I was also secretly hoping that, given a little time to see how prosperous the former Muslim states got from being part of Europe, the Muslims might not fight so hard or at least would have armies full of men who saw an advantage in having railroads and light bulbs and access to European markets.
So, part of our war was building railroads. To take the region, we’d need to travel through some very difficult terrain. We’d have to build railroads as we went to move our troops and supplies. We were already laying tracks along the north coast of Africa, from Marrakech through Cairo to Jerusalem. From there, plans were to go north and west to Constantinople, and perhaps give those people a hand against their enemies.
To keep the territory we’d taken, we had to show the Arabs that they could prosper under our rule, and nothing contributes more to that than good transportation, although the lack of tariffs and low taxation helps, too. Shipping costs on one of our railroads were a tenth of what they were on a camel caravan .

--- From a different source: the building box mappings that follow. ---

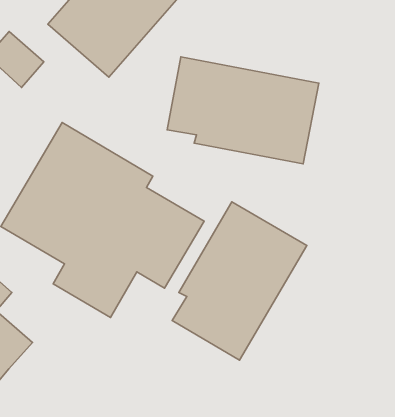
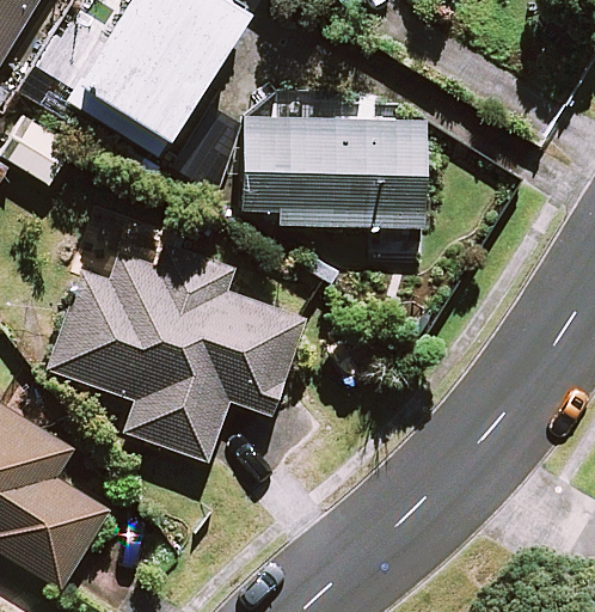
building: [172,202,307,360] -> none

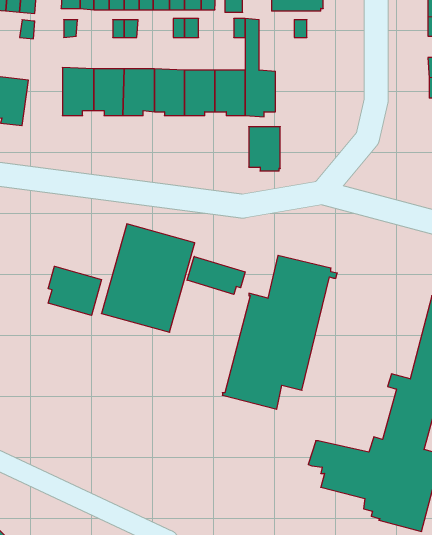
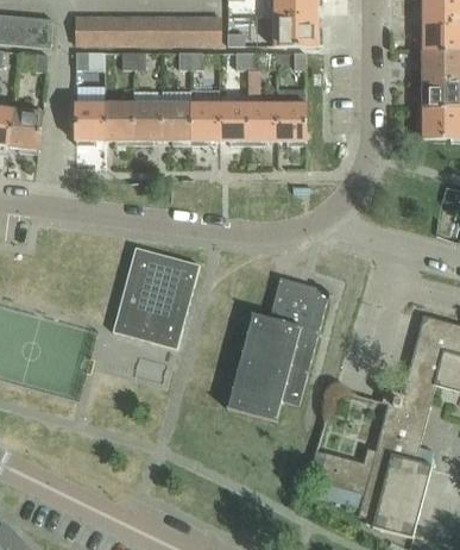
building: [249,127,280,171] -> [276,102,305,144]
building: [187,256,245,294] -> none
building: [48,266,101,315] -> none

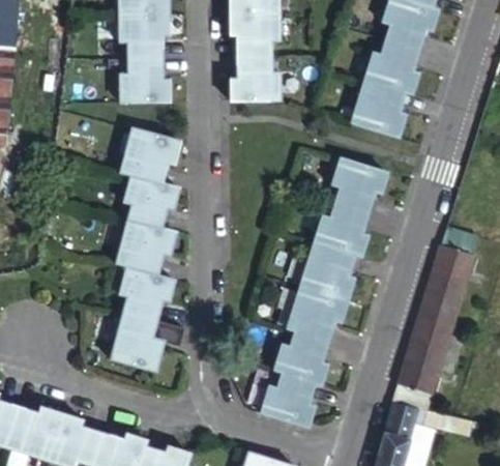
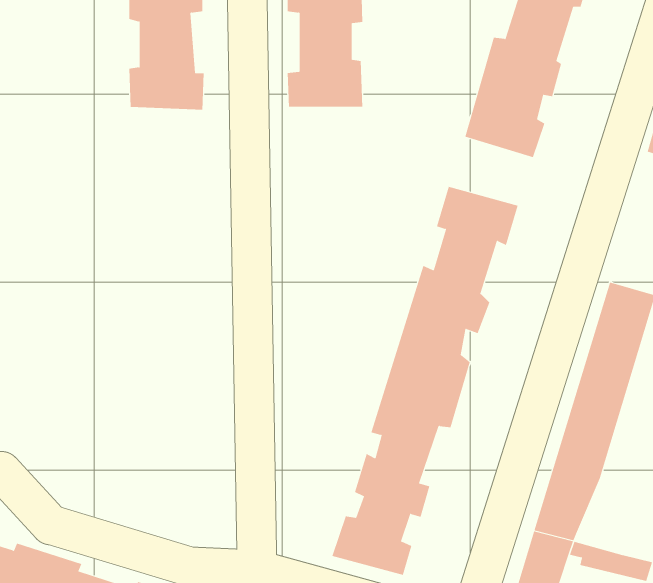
building: [112,128,185,370] -> none

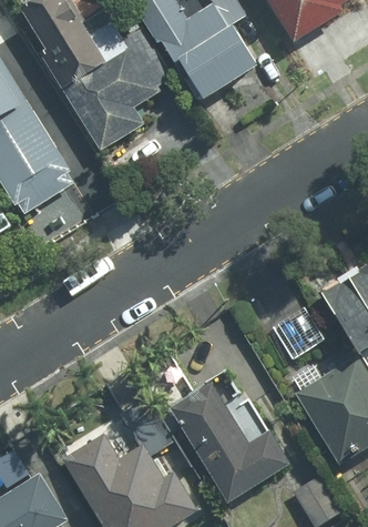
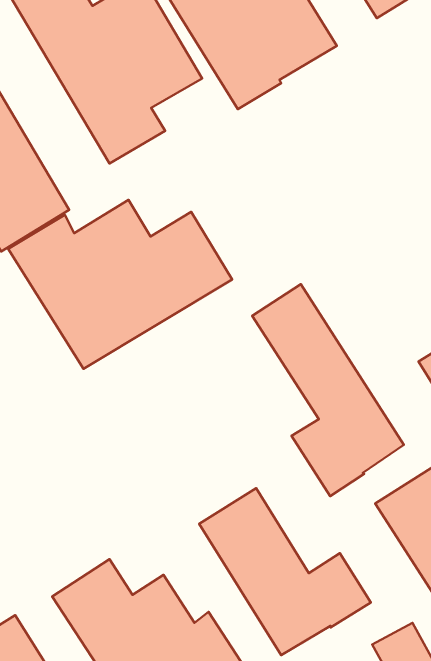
building: none -> [8,200,232,369]
building: none -> [252,284,404,496]

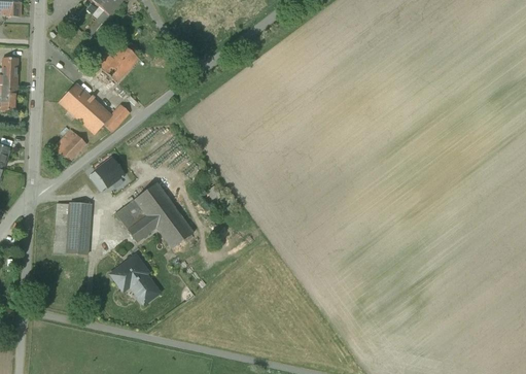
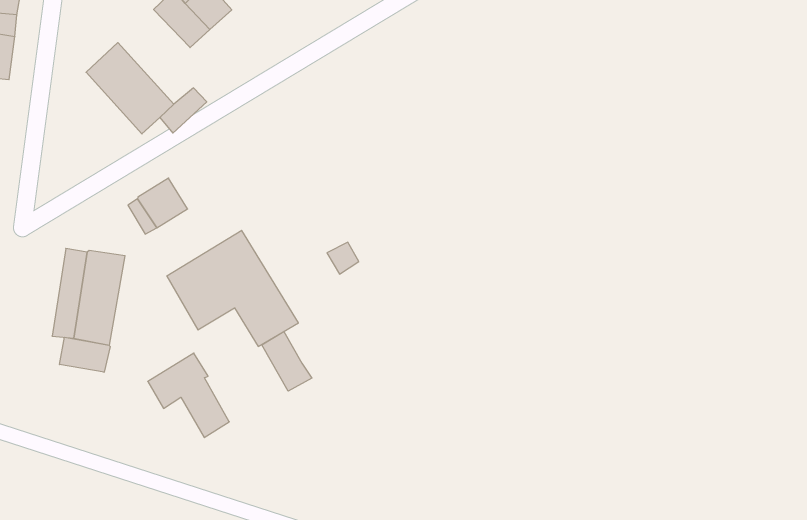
building: [54,128,86,161] -> none
building: none -> [262,332,312,391]
building: none -> [60,337,110,372]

To keep the prosperity rolling, I had just approved plans for the building of two Liner-class harbors, with housing, storage, and repair facilities, on the north and south sides of the Suez peninsula. A double railroad track would stretch between them, one going north and one south. They would transport troops, supplies, and eventually our trade goods. Our ships would still have to travel around the Cape of Good Hope, but they would only have to do it once!
After that, the crews would be rotated, but the ships themselves would stay in the Indian Ocean for the rest of their working lives, probably.